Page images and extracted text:
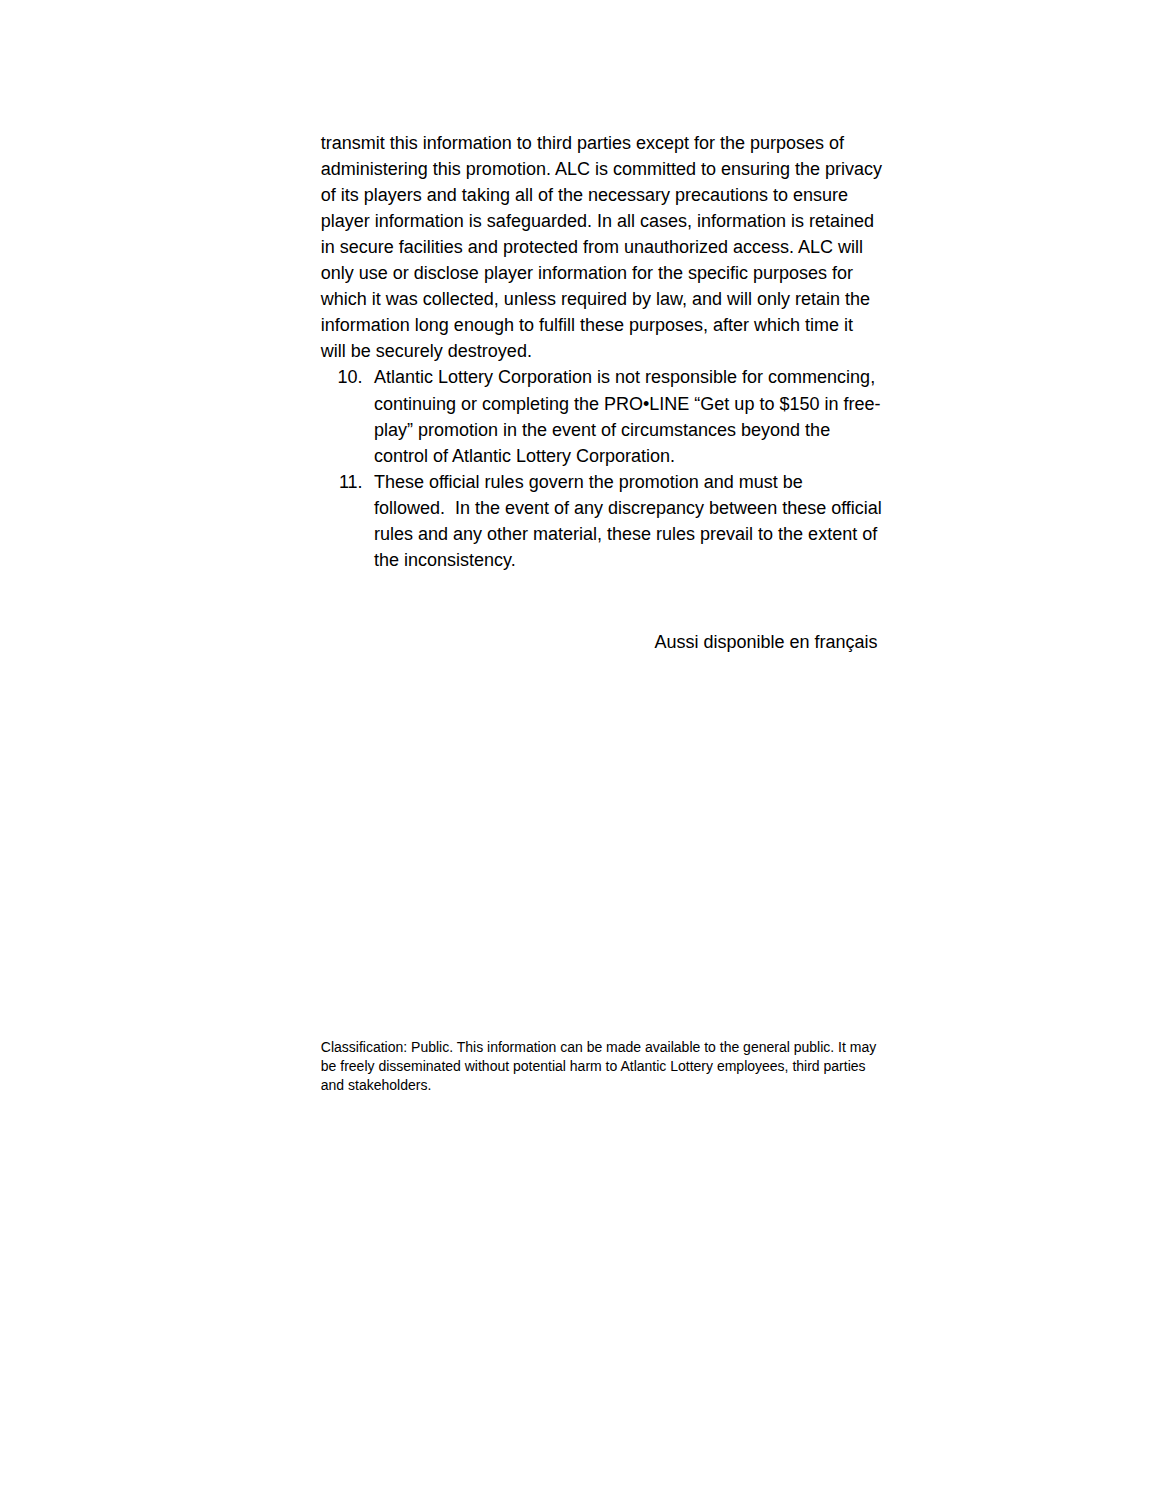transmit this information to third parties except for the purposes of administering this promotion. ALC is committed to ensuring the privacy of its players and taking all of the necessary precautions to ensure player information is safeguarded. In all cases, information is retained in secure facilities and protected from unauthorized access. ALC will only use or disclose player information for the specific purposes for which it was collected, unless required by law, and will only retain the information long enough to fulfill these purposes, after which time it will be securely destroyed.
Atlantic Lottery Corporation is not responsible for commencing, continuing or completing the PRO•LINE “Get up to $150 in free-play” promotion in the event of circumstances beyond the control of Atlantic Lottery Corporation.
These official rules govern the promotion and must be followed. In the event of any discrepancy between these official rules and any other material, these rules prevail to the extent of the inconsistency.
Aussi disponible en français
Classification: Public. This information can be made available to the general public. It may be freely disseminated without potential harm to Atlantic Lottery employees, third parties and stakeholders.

→ What you need to do
Nothing but a number is needed: the count of lines above that contain "event".

→ Response below
2